To-do item:
Repeat the entries below with "Ler mais" swapped for "Saiba mais" at every occurrence, leaving everything else untouched.

Extracted material:
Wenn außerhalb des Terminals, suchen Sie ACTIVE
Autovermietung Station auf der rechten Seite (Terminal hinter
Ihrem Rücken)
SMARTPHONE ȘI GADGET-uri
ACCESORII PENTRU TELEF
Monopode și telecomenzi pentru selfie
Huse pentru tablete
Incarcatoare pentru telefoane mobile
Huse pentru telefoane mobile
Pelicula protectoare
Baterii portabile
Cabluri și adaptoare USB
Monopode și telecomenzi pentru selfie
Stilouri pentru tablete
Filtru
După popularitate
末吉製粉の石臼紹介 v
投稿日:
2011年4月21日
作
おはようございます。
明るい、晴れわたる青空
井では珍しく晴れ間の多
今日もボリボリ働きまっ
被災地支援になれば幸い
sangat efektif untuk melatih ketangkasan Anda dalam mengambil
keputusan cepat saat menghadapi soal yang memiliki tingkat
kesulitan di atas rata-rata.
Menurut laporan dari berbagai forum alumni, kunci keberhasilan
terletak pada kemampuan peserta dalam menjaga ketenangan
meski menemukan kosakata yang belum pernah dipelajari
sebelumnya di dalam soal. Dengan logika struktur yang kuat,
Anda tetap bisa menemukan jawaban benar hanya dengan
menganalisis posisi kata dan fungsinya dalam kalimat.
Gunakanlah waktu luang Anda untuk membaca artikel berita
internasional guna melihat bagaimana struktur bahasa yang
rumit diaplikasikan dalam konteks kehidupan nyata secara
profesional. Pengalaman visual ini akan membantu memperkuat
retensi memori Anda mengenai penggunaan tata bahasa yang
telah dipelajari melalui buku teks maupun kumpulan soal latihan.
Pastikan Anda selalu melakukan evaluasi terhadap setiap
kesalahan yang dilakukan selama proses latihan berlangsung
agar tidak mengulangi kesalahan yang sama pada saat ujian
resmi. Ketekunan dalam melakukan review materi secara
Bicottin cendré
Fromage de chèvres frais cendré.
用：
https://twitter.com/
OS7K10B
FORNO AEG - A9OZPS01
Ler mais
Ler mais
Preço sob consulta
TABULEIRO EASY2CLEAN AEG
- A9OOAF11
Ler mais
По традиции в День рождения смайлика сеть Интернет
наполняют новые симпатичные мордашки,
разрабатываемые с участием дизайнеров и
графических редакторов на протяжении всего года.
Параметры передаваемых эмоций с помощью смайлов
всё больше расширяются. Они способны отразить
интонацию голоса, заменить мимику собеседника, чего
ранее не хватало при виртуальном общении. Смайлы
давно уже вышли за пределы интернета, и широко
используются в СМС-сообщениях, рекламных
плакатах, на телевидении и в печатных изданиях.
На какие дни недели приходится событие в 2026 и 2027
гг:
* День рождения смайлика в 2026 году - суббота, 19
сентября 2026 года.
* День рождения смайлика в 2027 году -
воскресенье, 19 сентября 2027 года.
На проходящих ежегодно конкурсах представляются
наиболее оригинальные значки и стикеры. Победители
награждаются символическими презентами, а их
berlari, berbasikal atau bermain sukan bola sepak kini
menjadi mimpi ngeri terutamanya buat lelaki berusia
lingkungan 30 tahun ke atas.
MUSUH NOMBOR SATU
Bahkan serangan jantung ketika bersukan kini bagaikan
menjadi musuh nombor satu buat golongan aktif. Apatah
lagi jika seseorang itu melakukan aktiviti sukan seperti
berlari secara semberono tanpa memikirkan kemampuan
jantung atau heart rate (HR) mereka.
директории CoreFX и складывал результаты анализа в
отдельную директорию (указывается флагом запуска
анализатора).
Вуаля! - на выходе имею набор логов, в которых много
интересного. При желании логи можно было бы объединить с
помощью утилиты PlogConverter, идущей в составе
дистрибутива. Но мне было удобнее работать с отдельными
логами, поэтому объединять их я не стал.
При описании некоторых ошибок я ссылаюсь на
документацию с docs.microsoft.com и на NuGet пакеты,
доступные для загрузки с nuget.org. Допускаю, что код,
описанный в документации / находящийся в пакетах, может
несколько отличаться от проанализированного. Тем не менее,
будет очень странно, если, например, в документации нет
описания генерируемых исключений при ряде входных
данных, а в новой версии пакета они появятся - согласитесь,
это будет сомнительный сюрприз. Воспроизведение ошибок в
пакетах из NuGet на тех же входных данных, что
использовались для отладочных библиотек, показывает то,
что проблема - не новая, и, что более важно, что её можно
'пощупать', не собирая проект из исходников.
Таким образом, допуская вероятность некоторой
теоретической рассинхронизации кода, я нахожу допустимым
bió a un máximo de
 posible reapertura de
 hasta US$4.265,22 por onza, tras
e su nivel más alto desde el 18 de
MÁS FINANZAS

Response to the task:
Wenn außerhalb des Terminals, suchen Sie ACTIVE
Autovermietung Station auf der rechten Seite (Terminal hinter
Ihrem Rücken)
SMARTPHONE ȘI GADGET-uri
ACCESORII PENTRU TELEF
Monopode și telecomenzi pentru selfie
Huse pentru tablete
Incarcatoare pentru telefoane mobile
Huse pentru telefoane mobile
Pelicula protectoare
Baterii portabile
Cabluri și adaptoare USB
Monopode și telecomenzi pentru selfie
Stilouri pentru tablete
Filtru
După popularitate
末吉製粉の石臼紹介 v
投稿日:
2011年4月21日
作
おはようございます。
明るい、晴れわたる青空
井では珍しく晴れ間の多
今日もボリボリ働きまっ
被災地支援になれば幸い
sangat efektif untuk melatih ketangkasan Anda dalam mengambil
keputusan cepat saat menghadapi soal yang memiliki tingkat
kesulitan di atas rata-rata.
Menurut laporan dari berbagai forum alumni, kunci keberhasilan
terletak pada kemampuan peserta dalam menjaga ketenangan
meski menemukan kosakata yang belum pernah dipelajari
sebelumnya di dalam soal. Dengan logika struktur yang kuat,
Anda tetap bisa menemukan jawaban benar hanya dengan
menganalisis posisi kata dan fungsinya dalam kalimat.
Gunakanlah waktu luang Anda untuk membaca artikel berita
internasional guna melihat bagaimana struktur bahasa yang
rumit diaplikasikan dalam konteks kehidupan nyata secara
profesional. Pengalaman visual ini akan membantu memperkuat
retensi memori Anda mengenai penggunaan tata bahasa yang
telah dipelajari melalui buku teks maupun kumpulan soal latihan.
Pastikan Anda selalu melakukan evaluasi terhadap setiap
kesalahan yang dilakukan selama proses latihan berlangsung
agar tidak mengulangi kesalahan yang sama pada saat ujian
resmi. Ketekunan dalam melakukan review materi secara
Bicottin cendré
Fromage de chèvres frais cendré.
用：
https://twitter.com/
OS7K10B
FORNO AEG - A9OZPS01
Saiba mais
Saiba mais
Preço sob consulta
TABULEIRO EASY2CLEAN AEG
- A9OOAF11
Saiba mais
По традиции в День рождения смайлика сеть Интернет
наполняют новые симпатичные мордашки,
разрабатываемые с участием дизайнеров и
графических редакторов на протяжении всего года.
Параметры передаваемых эмоций с помощью смайлов
всё больше расширяются. Они способны отразить
интонацию голоса, заменить мимику собеседника, чего
ранее не хватало при виртуальном общении. Смайлы
давно уже вышли за пределы интернета, и широко
используются в СМС-сообщениях, рекламных
плакатах, на телевидении и в печатных изданиях.
На какие дни недели приходится событие в 2026 и 2027
гг:
* День рождения смайлика в 2026 году - суббота, 19
сентября 2026 года.
* День рождения смайлика в 2027 году -
воскресенье, 19 сентября 2027 года.
На проходящих ежегодно конкурсах представляются
наиболее оригинальные значки и стикеры. Победители
награждаются символическими презентами, а их
berlari, berbasikal atau bermain sukan bola sepak kini
menjadi mimpi ngeri terutamanya buat lelaki berusia
lingkungan 30 tahun ke atas.
MUSUH NOMBOR SATU
Bahkan serangan jantung ketika bersukan kini bagaikan
menjadi musuh nombor satu buat golongan aktif. Apatah
lagi jika seseorang itu melakukan aktiviti sukan seperti
berlari secara semberono tanpa memikirkan kemampuan
jantung atau heart rate (HR) mereka.
директории CoreFX и складывал результаты анализа в
отдельную директорию (указывается флагом запуска
анализатора).
Вуаля! - на выходе имею набор логов, в которых много
интересного. При желании логи можно было бы объединить с
помощью утилиты PlogConverter, идущей в составе
дистрибутива. Но мне было удобнее работать с отдельными
логами, поэтому объединять их я не стал.
При описании некоторых ошибок я ссылаюсь на
документацию с docs.microsoft.com и на NuGet пакеты,
доступные для загрузки с nuget.org. Допускаю, что код,
описанный в документации / находящийся в пакетах, может
несколько отличаться от проанализированного. Тем не менее,
будет очень странно, если, например, в документации нет
описания генерируемых исключений при ряде входных
данных, а в новой версии пакета они появятся - согласитесь,
это будет сомнительный сюрприз. Воспроизведение ошибок в
пакетах из NuGet на тех же входных данных, что
использовались для отладочных библиотек, показывает то,
что проблема - не новая, и, что более важно, что её можно
'пощупать', не собирая проект из исходников.
Таким образом, допуская вероятность некоторой
теоретической рассинхронизации кода, я нахожу допустимым
bió a un máximo de
 posible reapertura de
 hasta US$4.265,22 por onza, tras
e su nivel más alto desde el 18 de
MÁS FINANZAS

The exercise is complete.